TASK DESCRIPTION ::
The copy must match the data below line for line and contain no images.

INFORMATION PROVIDED ::
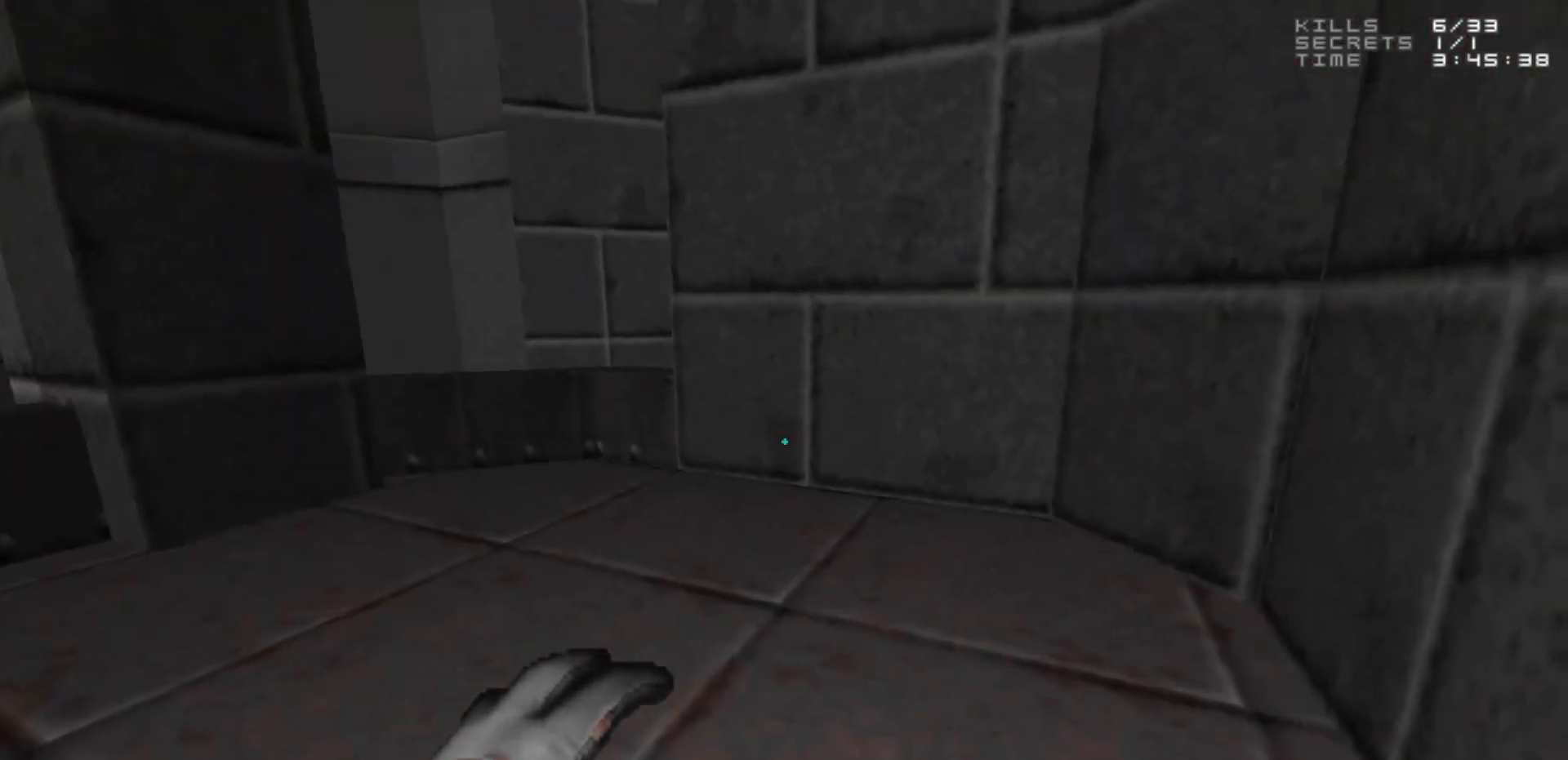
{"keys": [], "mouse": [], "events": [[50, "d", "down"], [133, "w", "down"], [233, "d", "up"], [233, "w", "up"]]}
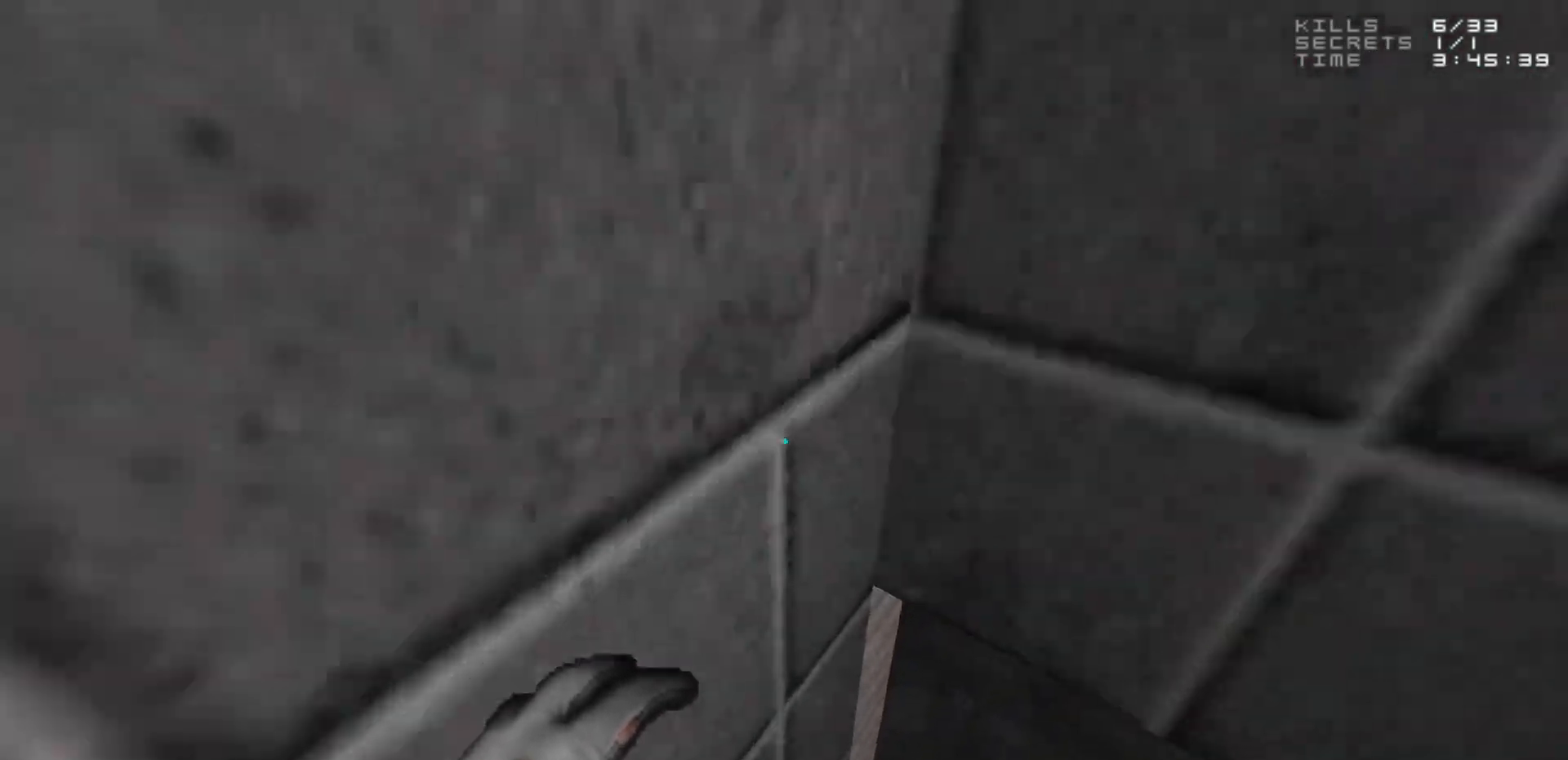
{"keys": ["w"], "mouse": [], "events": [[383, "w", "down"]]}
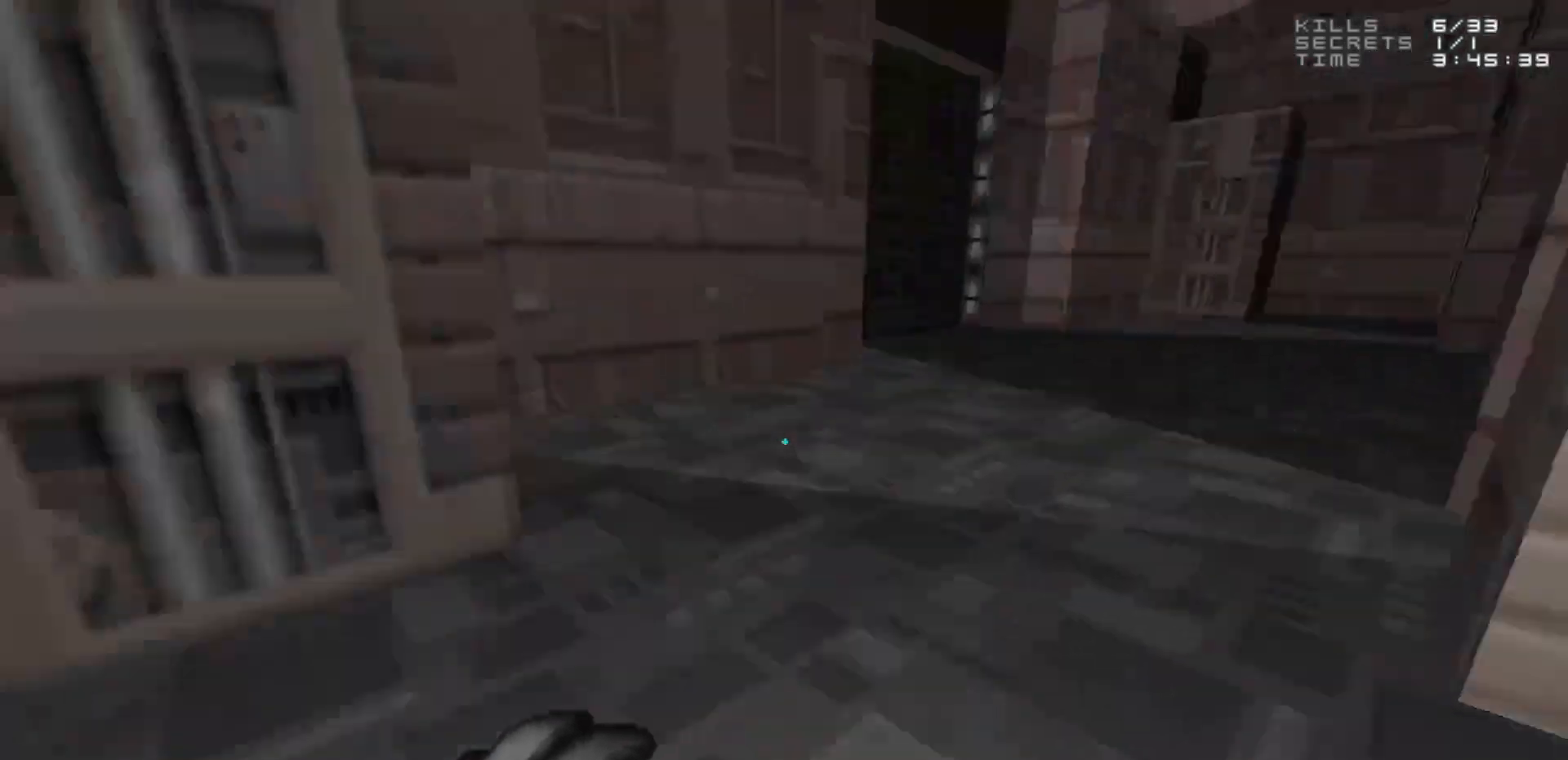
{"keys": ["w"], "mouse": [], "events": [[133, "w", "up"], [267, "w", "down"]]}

WRITTEN SOLUTION ::
{"keys": [], "mouse": [], "events": [[50, "d", "down"], [133, "w", "down"], [233, "d", "up"], [233, "w", "up"]]}
{"keys": ["w"], "mouse": [], "events": [[383, "w", "down"]]}
{"keys": ["w"], "mouse": [], "events": [[133, "w", "up"], [267, "w", "down"]]}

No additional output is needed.